What you need to do ::
Can you give the records below again with "scientific name" swapped for "binomial" everywhere it occurs and nothing else changed?

○ ○ ○ ○

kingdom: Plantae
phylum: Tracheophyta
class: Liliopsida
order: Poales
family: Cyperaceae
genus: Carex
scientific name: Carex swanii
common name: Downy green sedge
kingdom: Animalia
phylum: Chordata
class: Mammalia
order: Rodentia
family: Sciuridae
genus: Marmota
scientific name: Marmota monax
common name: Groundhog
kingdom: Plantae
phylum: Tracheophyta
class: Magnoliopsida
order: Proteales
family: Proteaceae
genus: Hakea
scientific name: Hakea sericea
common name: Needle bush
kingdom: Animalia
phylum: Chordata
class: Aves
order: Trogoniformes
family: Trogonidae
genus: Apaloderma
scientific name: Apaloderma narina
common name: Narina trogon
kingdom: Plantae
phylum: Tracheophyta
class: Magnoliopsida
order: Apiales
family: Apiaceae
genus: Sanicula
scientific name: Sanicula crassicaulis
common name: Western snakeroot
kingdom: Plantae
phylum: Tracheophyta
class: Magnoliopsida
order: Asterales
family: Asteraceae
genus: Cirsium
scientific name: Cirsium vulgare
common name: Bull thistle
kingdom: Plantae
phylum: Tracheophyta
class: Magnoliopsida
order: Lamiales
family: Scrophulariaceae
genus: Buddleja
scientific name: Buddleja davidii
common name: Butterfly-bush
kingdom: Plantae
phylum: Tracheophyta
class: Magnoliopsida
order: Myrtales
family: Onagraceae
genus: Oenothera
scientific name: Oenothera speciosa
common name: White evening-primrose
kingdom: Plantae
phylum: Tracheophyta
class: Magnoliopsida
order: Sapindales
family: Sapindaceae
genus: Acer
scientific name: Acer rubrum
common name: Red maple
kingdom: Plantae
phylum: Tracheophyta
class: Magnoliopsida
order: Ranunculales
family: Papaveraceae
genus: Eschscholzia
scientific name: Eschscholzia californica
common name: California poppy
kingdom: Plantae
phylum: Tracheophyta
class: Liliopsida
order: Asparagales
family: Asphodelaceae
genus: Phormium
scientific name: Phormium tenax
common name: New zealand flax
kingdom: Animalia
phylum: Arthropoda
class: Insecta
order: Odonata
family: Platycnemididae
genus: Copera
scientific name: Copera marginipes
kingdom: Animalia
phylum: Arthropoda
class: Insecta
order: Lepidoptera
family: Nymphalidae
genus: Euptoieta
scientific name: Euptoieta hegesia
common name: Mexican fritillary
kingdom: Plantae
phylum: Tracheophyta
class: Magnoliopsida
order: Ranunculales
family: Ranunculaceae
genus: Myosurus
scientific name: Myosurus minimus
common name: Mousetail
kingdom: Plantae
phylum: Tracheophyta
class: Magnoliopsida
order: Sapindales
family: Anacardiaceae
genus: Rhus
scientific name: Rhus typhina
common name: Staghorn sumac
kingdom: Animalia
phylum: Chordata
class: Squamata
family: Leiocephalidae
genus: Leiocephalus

○ ○ ○ ○

Complete response ::
kingdom: Plantae
phylum: Tracheophyta
class: Liliopsida
order: Poales
family: Cyperaceae
genus: Carex
binomial: Carex swanii
common name: Downy green sedge
kingdom: Animalia
phylum: Chordata
class: Mammalia
order: Rodentia
family: Sciuridae
genus: Marmota
binomial: Marmota monax
common name: Groundhog
kingdom: Plantae
phylum: Tracheophyta
class: Magnoliopsida
order: Proteales
family: Proteaceae
genus: Hakea
binomial: Hakea sericea
common name: Needle bush
kingdom: Animalia
phylum: Chordata
class: Aves
order: Trogoniformes
family: Trogonidae
genus: Apaloderma
binomial: Apaloderma narina
common name: Narina trogon
kingdom: Plantae
phylum: Tracheophyta
class: Magnoliopsida
order: Apiales
family: Apiaceae
genus: Sanicula
binomial: Sanicula crassicaulis
common name: Western snakeroot
kingdom: Plantae
phylum: Tracheophyta
class: Magnoliopsida
order: Asterales
family: Asteraceae
genus: Cirsium
binomial: Cirsium vulgare
common name: Bull thistle
kingdom: Plantae
phylum: Tracheophyta
class: Magnoliopsida
order: Lamiales
family: Scrophulariaceae
genus: Buddleja
binomial: Buddleja davidii
common name: Butterfly-bush
kingdom: Plantae
phylum: Tracheophyta
class: Magnoliopsida
order: Myrtales
family: Onagraceae
genus: Oenothera
binomial: Oenothera speciosa
common name: White evening-primrose
kingdom: Plantae
phylum: Tracheophyta
class: Magnoliopsida
order: Sapindales
family: Sapindaceae
genus: Acer
binomial: Acer rubrum
common name: Red maple
kingdom: Plantae
phylum: Tracheophyta
class: Magnoliopsida
order: Ranunculales
family: Papaveraceae
genus: Eschscholzia
binomial: Eschscholzia californica
common name: California poppy
kingdom: Plantae
phylum: Tracheophyta
class: Liliopsida
order: Asparagales
family: Asphodelaceae
genus: Phormium
binomial: Phormium tenax
common name: New zealand flax
kingdom: Animalia
phylum: Arthropoda
class: Insecta
order: Odonata
family: Platycnemididae
genus: Copera
binomial: Copera marginipes
kingdom: Animalia
phylum: Arthropoda
class: Insecta
order: Lepidoptera
family: Nymphalidae
genus: Euptoieta
binomial: Euptoieta hegesia
common name: Mexican fritillary
kingdom: Plantae
phylum: Tracheophyta
class: Magnoliopsida
order: Ranunculales
family: Ranunculaceae
genus: Myosurus
binomial: Myosurus minimus
common name: Mousetail
kingdom: Plantae
phylum: Tracheophyta
class: Magnoliopsida
order: Sapindales
family: Anacardiaceae
genus: Rhus
binomial: Rhus typhina
common name: Staghorn sumac
kingdom: Animalia
phylum: Chordata
class: Squamata
family: Leiocephalidae
genus: Leiocephalus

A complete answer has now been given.